The Situation: Driving Control and Consistency Across Commercial Cell Therapies

The client was advancing allogeneic cell therapy products through late phase clinical development to commercial launch. Quality by Design (QbD), Design of Experiments (DoE) and use of statistical tools had not been firmly embedded in the company from the outset of program development. A number of the release and in-process assays had high variability. This, combined with poorly understood proven acceptable ranges (PAR or design space) and normal operating ranges (NORs or control space) for the manufacturing process, led to unnecessary batch rejections. The client requested technical support for these specific challenges. However, the review highlighted a broader need for introducing a structured QbD approach across the product lifecycle, from cell banking & manufacturing, through to cryopreservation to reduce batch failure and provide narrower ranges for the product’s Critical Quality Attributes.

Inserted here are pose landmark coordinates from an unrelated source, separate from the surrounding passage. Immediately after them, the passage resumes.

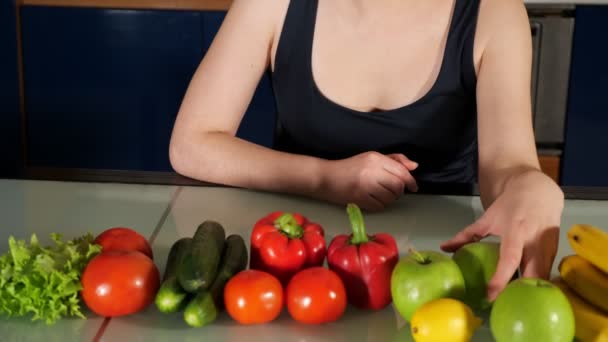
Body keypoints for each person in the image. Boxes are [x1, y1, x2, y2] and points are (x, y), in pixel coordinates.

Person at [169, 0, 563, 302]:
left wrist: (531, 185)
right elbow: (192, 143)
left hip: (441, 261)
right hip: (299, 259)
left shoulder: (495, 12)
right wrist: (325, 178)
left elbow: (508, 167)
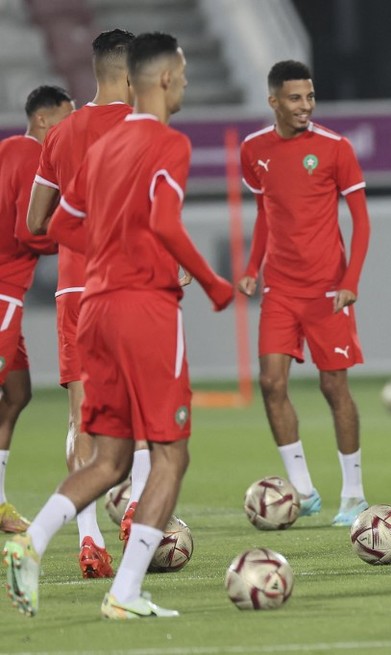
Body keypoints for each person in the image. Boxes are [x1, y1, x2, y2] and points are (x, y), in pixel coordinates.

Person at [2, 32, 233, 619]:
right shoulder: (166, 143)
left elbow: (57, 226)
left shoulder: (92, 146)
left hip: (92, 305)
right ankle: (125, 593)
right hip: (143, 308)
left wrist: (106, 249)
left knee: (109, 457)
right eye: (180, 74)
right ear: (157, 79)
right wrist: (208, 279)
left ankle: (30, 543)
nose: (184, 83)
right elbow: (165, 221)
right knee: (171, 454)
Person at [237, 60, 371, 527]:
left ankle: (353, 494)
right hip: (279, 288)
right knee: (271, 383)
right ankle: (304, 489)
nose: (305, 106)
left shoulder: (335, 148)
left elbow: (362, 219)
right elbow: (263, 213)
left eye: (310, 97)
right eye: (295, 98)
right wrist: (252, 267)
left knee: (334, 386)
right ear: (273, 101)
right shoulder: (253, 149)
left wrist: (351, 280)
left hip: (328, 290)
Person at [26, 28, 140, 580]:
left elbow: (33, 221)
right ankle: (138, 504)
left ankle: (88, 539)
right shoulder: (143, 129)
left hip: (74, 289)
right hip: (130, 285)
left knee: (82, 417)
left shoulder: (62, 134)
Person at [0, 86, 73, 533]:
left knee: (17, 393)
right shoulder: (34, 159)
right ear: (45, 120)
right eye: (67, 118)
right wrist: (78, 234)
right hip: (2, 292)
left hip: (9, 294)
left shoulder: (7, 148)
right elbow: (30, 232)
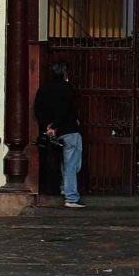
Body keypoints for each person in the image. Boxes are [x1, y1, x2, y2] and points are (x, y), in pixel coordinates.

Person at [33, 62, 83, 209]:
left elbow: (37, 109)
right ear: (64, 73)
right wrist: (56, 126)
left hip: (50, 132)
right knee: (72, 165)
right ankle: (71, 197)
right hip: (69, 130)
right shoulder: (67, 88)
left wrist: (47, 126)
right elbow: (67, 109)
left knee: (58, 162)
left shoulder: (43, 88)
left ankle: (62, 188)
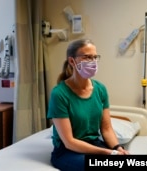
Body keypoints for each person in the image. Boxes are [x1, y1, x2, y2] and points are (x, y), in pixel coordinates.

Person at [47, 38, 129, 171]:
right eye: (87, 57)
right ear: (72, 61)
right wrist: (107, 153)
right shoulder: (59, 94)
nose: (93, 62)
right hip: (67, 151)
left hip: (94, 145)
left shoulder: (100, 89)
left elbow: (107, 129)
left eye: (95, 57)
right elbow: (69, 142)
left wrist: (117, 148)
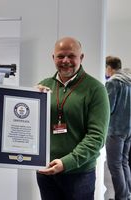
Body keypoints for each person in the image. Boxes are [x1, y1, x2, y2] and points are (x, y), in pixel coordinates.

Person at [36, 37, 110, 200]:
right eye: (61, 56)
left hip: (79, 174)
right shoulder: (43, 86)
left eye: (71, 56)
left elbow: (97, 137)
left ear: (81, 58)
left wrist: (66, 163)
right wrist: (29, 100)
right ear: (53, 57)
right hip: (46, 171)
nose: (66, 61)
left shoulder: (96, 89)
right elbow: (33, 127)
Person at [105, 55, 131, 200]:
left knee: (114, 165)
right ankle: (126, 195)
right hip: (128, 129)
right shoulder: (129, 81)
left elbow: (108, 108)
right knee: (124, 163)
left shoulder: (113, 82)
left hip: (115, 130)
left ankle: (121, 197)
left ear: (109, 67)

GRA Solution: QbD Deployment and Improved Assays

GreyRigge introduced a comprehensive QbD framework across the program, including definition of Target Product Profiles (TPPs), Quality Target Product Profiles (QTPP), Critical Quality Attributes (CQAs), Critical Process Parameters (CPPs) together with supporting risk assessments.

Activities included:

• Parameter Attribute Matrices (PAMs) and process risk assessments

• Process limit evaluation and design space definition

• DoE-driven optimisation across formulation and cryopreservation

• Assay robustness studies using DoE, variance component analysis (VCA) to understand assay precision and design assay replication strategies

• Visual inspection assessment and error source reduction

• Statistical training and coaching to embed capability internally

This strengthened both manufacturing processes and analytical control strategies, aligning with regulatory guidance, specifically ICH Q11, ICH Q2(R2) and ICH Q14. Furthermore, the work enabled more appropriate specifications based on the data that justified the values selected across the products.

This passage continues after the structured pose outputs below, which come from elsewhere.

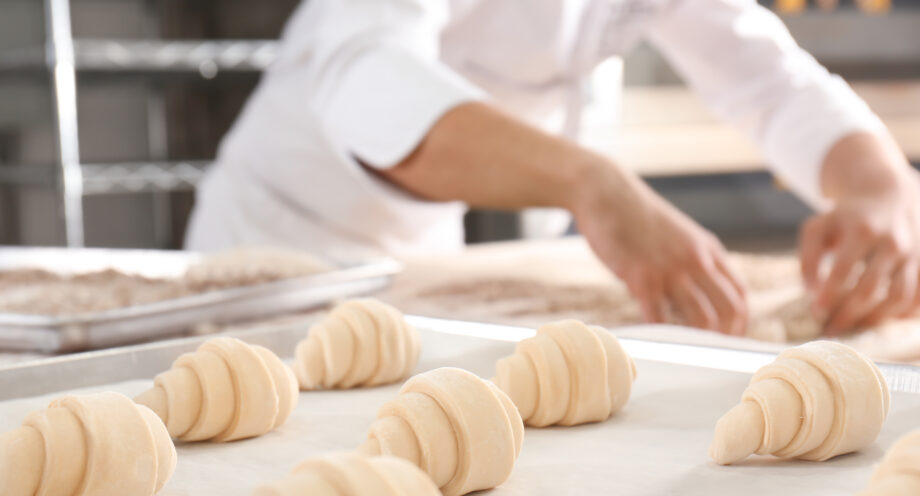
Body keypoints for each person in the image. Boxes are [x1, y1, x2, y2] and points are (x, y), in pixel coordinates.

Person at [186, 0, 920, 337]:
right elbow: (366, 77)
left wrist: (880, 182)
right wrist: (590, 183)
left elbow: (767, 78)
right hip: (275, 248)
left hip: (423, 261)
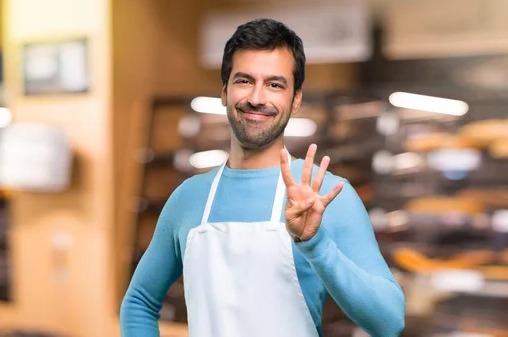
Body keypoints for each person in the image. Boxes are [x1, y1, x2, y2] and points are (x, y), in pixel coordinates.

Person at [120, 18, 405, 337]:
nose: (257, 97)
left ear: (296, 99)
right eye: (244, 81)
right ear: (224, 92)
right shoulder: (188, 198)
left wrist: (315, 243)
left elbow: (389, 322)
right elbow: (139, 303)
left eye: (275, 84)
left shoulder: (326, 194)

Value Added: Improved Control, Faster Path to Filing and Cost Efficiencies

By applying QbD approaches during mid- to late-stage product development, the client achieved:

• Significantly reduced assay variability and improved robustness
• Clear operating ranges and control strategies for the product
• Improved and efficient regulatory interactions and filing readiness
• Reduced development costs through focused experimentation
• Improved knowledge transfer across sites
• Organisational adoption of a sustained QbD mindset

The enhanced control strategy supported both product robustness and regulatory confidence as well as reducing batch rejections associated with both assay variability and a subjective visual inspection.

Consultants: CMC, Analytical Development & QC, MSAT, Statisticians.